#### [Exercise details]
Reproduce the full listing below unchanged, apart from the pictures.

#### [Information supplied]
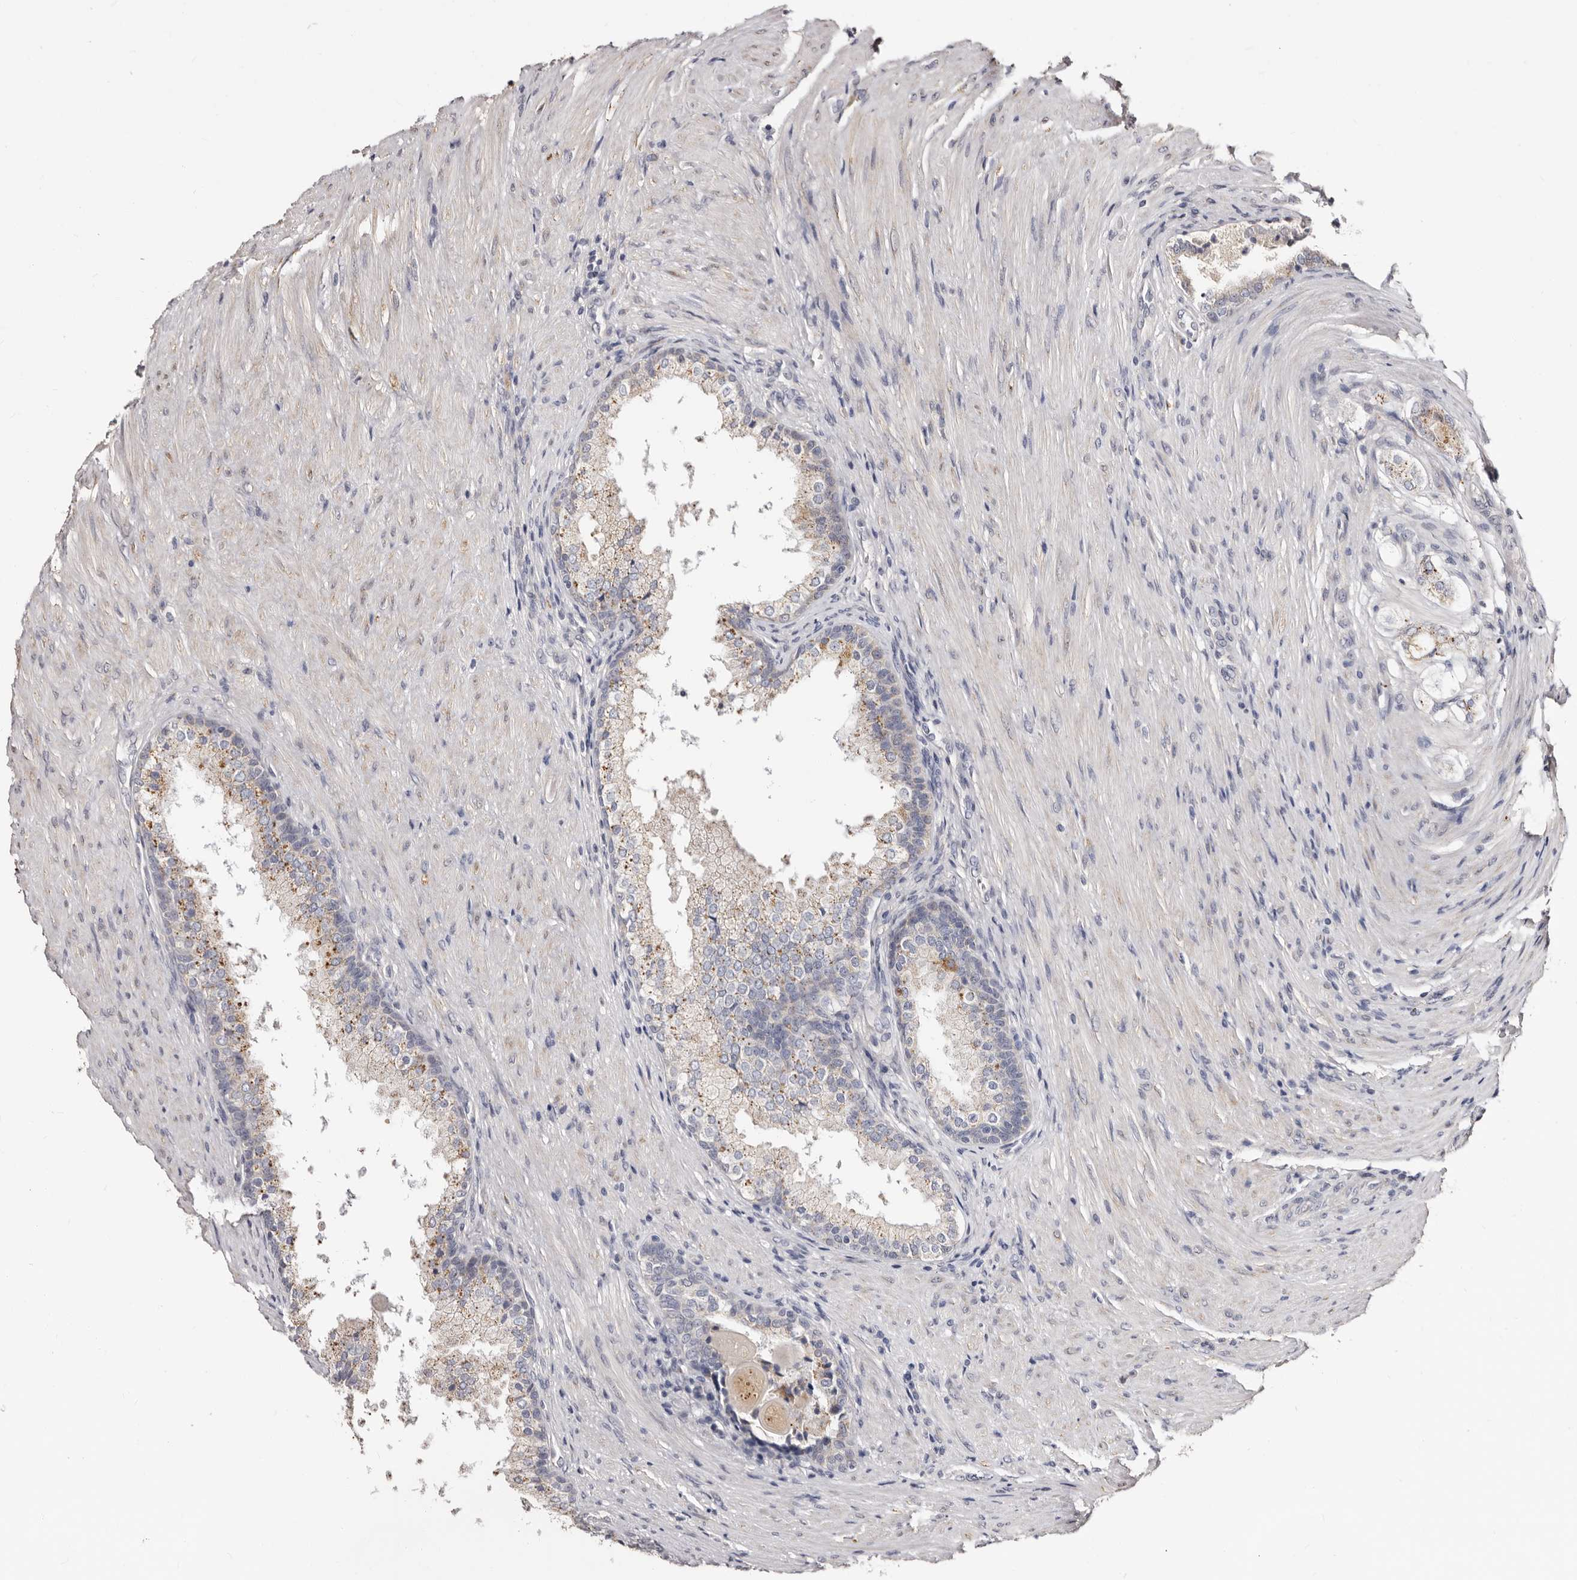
{"staining": {"intensity": "weak", "quantity": "<25%", "location": "cytoplasmic/membranous"}, "tissue": "prostate cancer", "cell_type": "Tumor cells", "image_type": "cancer", "snomed": [{"axis": "morphology", "description": "Adenocarcinoma, High grade"}, {"axis": "topography", "description": "Prostate"}], "caption": "IHC of human prostate cancer shows no staining in tumor cells. Brightfield microscopy of immunohistochemistry (IHC) stained with DAB (3,3'-diaminobenzidine) (brown) and hematoxylin (blue), captured at high magnification.", "gene": "PTAFR", "patient": {"sex": "male", "age": 60}}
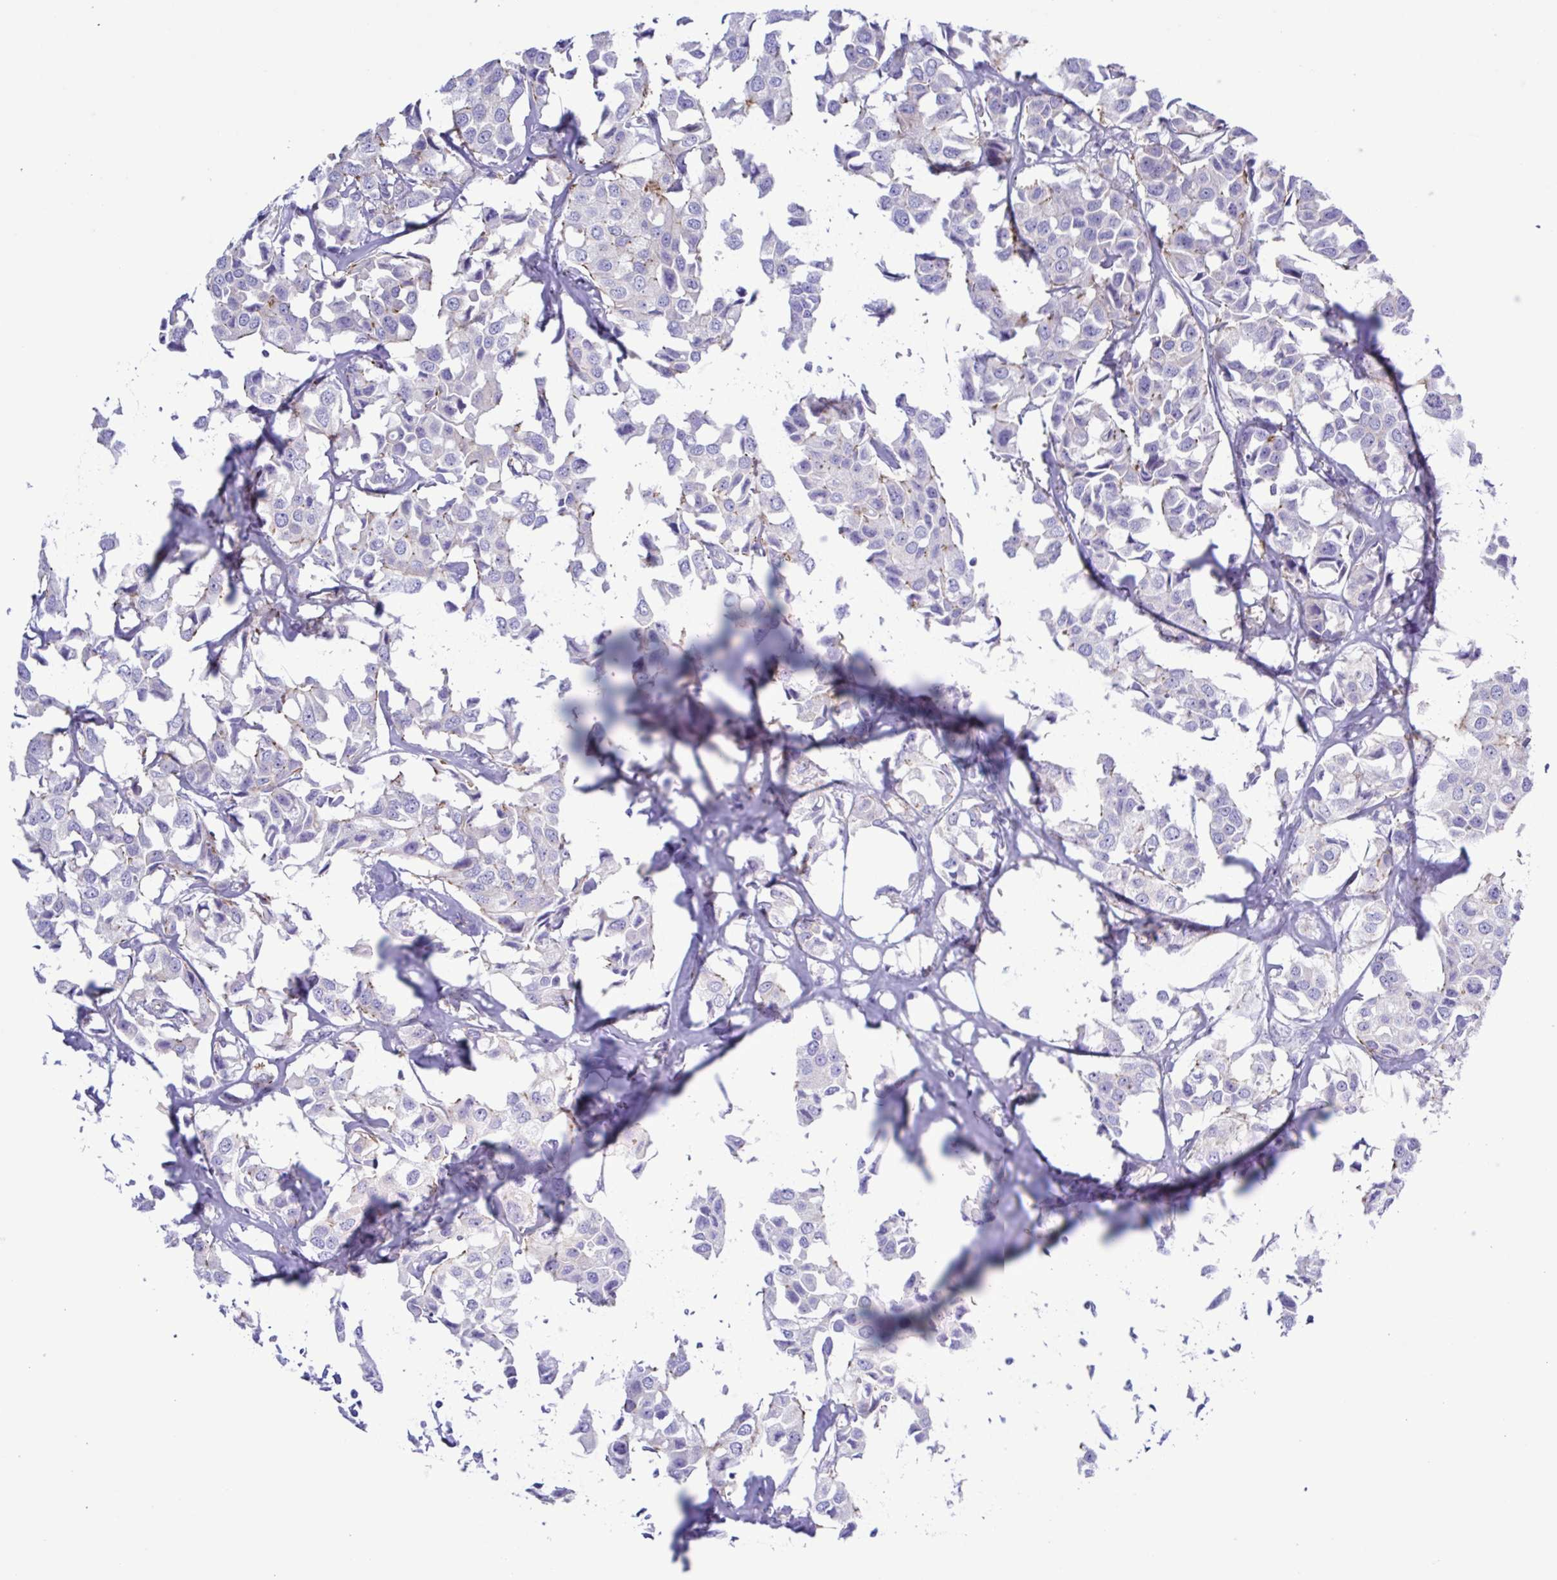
{"staining": {"intensity": "negative", "quantity": "none", "location": "none"}, "tissue": "breast cancer", "cell_type": "Tumor cells", "image_type": "cancer", "snomed": [{"axis": "morphology", "description": "Duct carcinoma"}, {"axis": "topography", "description": "Breast"}], "caption": "Immunohistochemical staining of human breast cancer (intraductal carcinoma) reveals no significant expression in tumor cells.", "gene": "CYP11A1", "patient": {"sex": "female", "age": 80}}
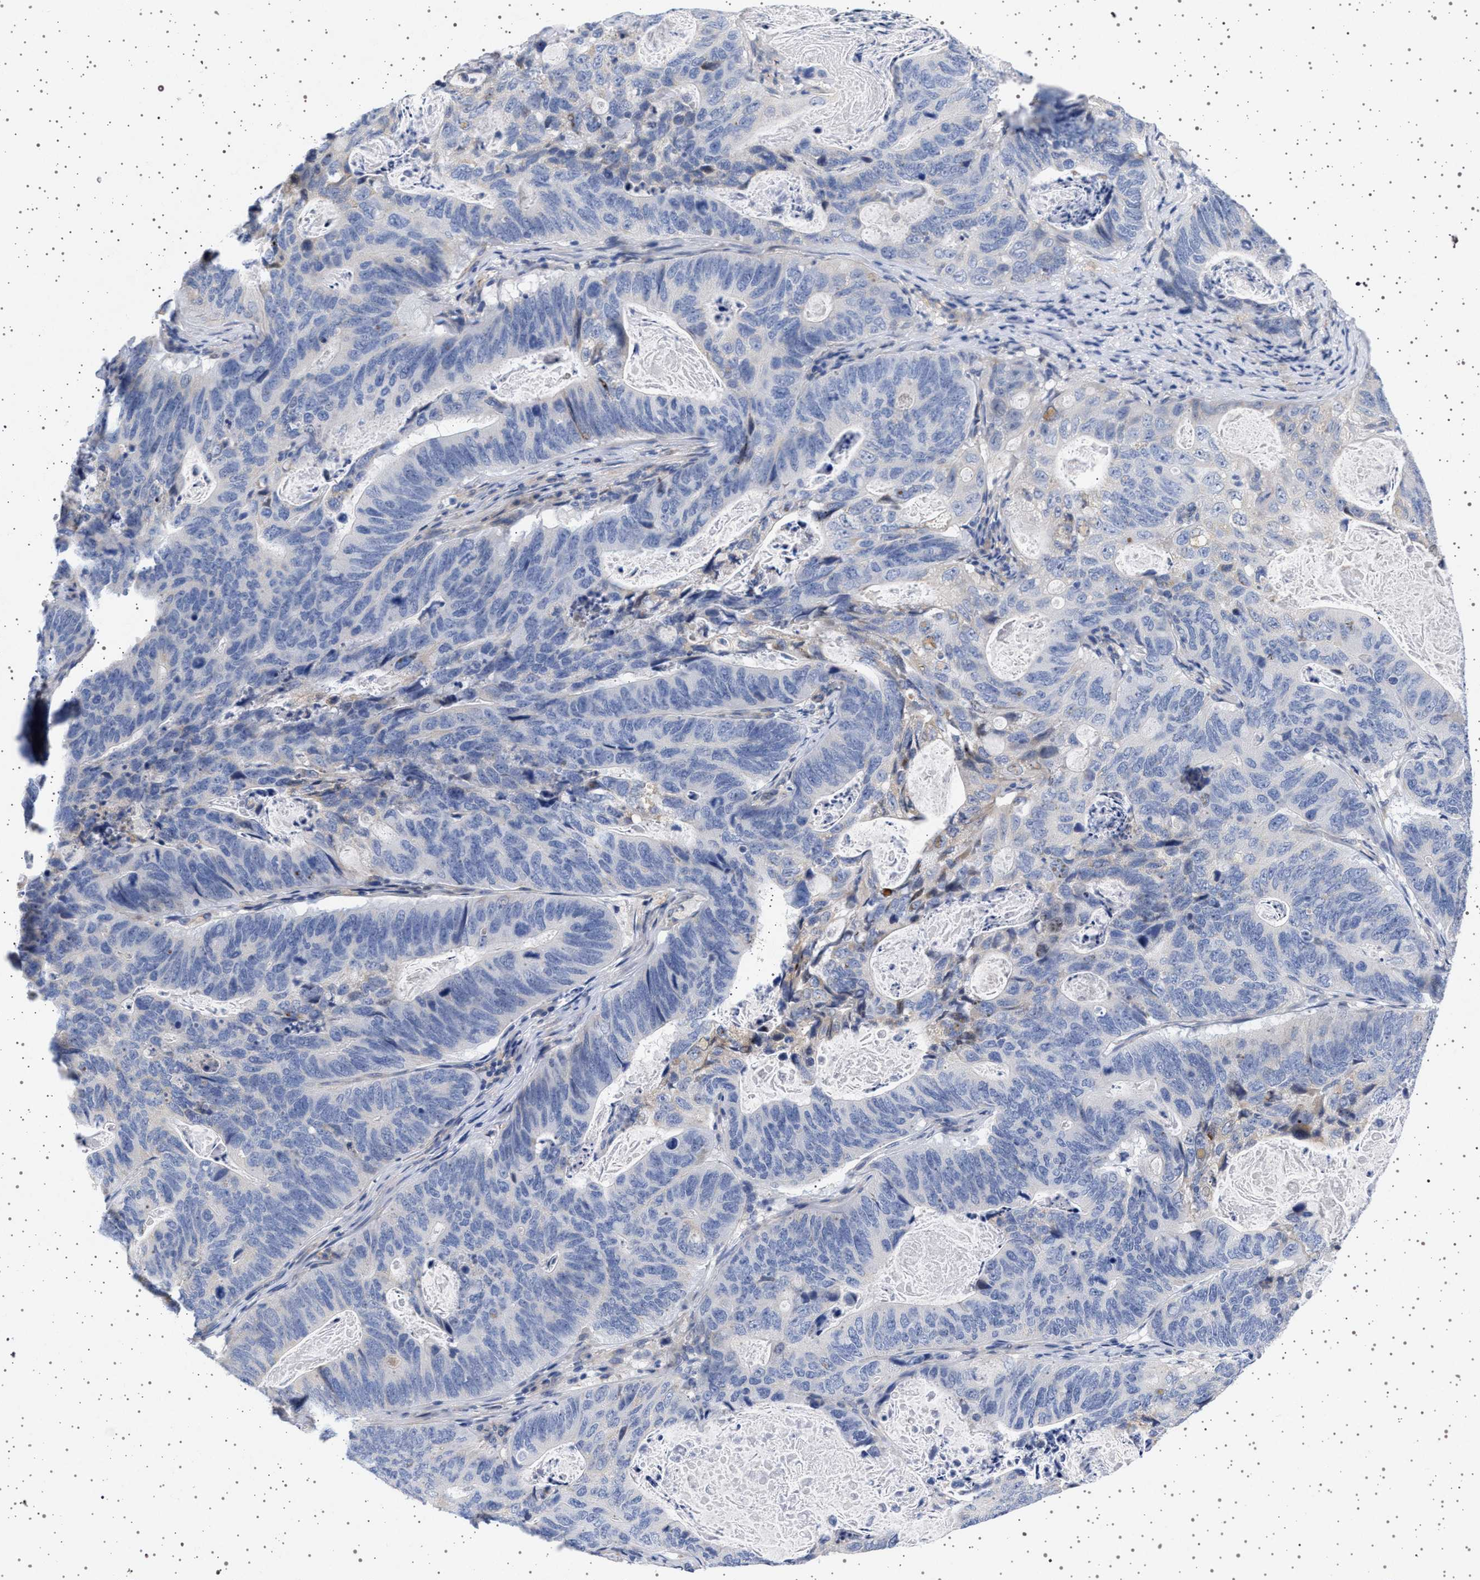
{"staining": {"intensity": "negative", "quantity": "none", "location": "none"}, "tissue": "stomach cancer", "cell_type": "Tumor cells", "image_type": "cancer", "snomed": [{"axis": "morphology", "description": "Normal tissue, NOS"}, {"axis": "morphology", "description": "Adenocarcinoma, NOS"}, {"axis": "topography", "description": "Stomach"}], "caption": "Stomach cancer was stained to show a protein in brown. There is no significant expression in tumor cells.", "gene": "TRMT10B", "patient": {"sex": "female", "age": 89}}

#### [Task solution]
{"staining": {"intensity": "weak", "quantity": "<25%", "location": "cytoplasmic/membranous"}, "tissue": "prostate cancer", "cell_type": "Tumor cells", "image_type": "cancer", "snomed": [{"axis": "morphology", "description": "Adenocarcinoma, High grade"}, {"axis": "topography", "description": "Prostate"}], "caption": "IHC of human prostate cancer shows no staining in tumor cells. Brightfield microscopy of immunohistochemistry (IHC) stained with DAB (3,3'-diaminobenzidine) (brown) and hematoxylin (blue), captured at high magnification.", "gene": "PTAFR", "patient": {"sex": "male", "age": 60}}
{"staining": {"intensity": "negative", "quantity": "none", "location": "none"}, "tissue": "breast cancer", "cell_type": "Tumor cells", "image_type": "cancer", "snomed": [{"axis": "morphology", "description": "Duct carcinoma"}, {"axis": "topography", "description": "Breast"}], "caption": "Immunohistochemical staining of human breast cancer (intraductal carcinoma) reveals no significant expression in tumor cells.", "gene": "CYP11A1", "patient": {"sex": "female", "age": 80}}
{"staining": {"intensity": "negative", "quantity": "none", "location": "none"}, "tissue": "stomach cancer", "cell_type": "Tumor cells", "image_type": "cancer", "snomed": [{"axis": "morphology", "description": "Normal tissue, NOS"}, {"axis": "morphology", "description": "Adenocarcinoma, NOS"}, {"axis": "topography", "description": "Stomach"}], "caption": "Stomach cancer was stained to show a protein in brown. There is no significant expression in tumor cells.", "gene": "TRMT10B", "patient": {"sex": "female", "age": 89}}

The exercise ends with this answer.